Time Series Nested Cross-Validation

1 Like

Who is interested in joining the second Time Series Learning Challange:
“Predict the S&P500?”

We have:
~ A draft of the challenge
~50 years of data
~ A simple notebook to load and split the data.
~ A fairly large sample notebook for data pre-processing

There are a lot of time series data out there: Sensor data, climate data, IoT data and you name it. However, predicting a time series correctly and reliably is often challenging in practice due to the inherent complexity with the stock market being notoriously difficult to predict. Can we do it? So let’s tackle it and crack the S&P prediction challenge together.

Some crazy ideas:

If you have any questions, please don’t hesitate to post your question!

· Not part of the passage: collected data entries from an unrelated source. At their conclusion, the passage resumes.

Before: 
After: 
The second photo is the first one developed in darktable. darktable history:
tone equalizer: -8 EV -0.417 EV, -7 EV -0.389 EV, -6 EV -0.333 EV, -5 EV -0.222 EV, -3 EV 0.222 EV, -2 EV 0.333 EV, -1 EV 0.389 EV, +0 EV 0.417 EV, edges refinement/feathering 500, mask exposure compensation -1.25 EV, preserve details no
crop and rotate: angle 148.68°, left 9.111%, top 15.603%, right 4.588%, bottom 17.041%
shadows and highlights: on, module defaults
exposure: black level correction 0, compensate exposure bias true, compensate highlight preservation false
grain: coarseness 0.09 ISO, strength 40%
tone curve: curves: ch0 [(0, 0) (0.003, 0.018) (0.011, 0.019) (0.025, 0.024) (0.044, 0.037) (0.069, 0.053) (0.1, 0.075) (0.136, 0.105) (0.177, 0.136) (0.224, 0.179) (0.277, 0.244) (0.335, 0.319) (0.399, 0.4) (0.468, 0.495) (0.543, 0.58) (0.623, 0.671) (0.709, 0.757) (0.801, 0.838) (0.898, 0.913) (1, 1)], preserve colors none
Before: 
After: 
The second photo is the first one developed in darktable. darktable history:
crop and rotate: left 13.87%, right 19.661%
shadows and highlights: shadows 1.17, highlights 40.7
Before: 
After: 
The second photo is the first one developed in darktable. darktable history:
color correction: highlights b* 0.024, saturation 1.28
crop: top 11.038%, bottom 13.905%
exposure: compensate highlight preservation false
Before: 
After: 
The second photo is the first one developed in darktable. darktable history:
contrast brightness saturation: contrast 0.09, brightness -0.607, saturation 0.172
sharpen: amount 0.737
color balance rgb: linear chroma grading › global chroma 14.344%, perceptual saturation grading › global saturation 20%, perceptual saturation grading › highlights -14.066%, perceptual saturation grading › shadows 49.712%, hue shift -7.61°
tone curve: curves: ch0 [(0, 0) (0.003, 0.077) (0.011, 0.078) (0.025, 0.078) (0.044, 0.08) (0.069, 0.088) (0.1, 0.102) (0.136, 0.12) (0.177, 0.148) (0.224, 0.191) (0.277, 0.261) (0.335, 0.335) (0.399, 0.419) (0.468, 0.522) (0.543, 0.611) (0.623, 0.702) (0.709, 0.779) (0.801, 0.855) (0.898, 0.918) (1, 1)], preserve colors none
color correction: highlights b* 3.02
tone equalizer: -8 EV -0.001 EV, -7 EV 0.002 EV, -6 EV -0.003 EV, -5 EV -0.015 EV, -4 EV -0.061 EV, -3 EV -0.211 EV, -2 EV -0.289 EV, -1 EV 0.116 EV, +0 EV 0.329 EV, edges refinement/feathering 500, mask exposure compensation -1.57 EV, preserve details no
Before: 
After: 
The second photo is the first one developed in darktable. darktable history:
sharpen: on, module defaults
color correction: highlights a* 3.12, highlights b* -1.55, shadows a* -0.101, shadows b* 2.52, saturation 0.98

Special thanks to Oguiza for leading the first one and inspiring the formation of the second one.

5 Likes

Yes, it does.
There’s a key difference though: in the walk-forward validation, train, val and test samples are created in time order, while in nested cv the dataset is usually shuffled.

Sorry, I misunderstood you.
My recommendation if you want to start with the raw data, is to use either an LSTM, or a convnet (FCN, ResNet). You’ll be able to find these last 2 models in Keras here.
That should give you a good starting point for raw times.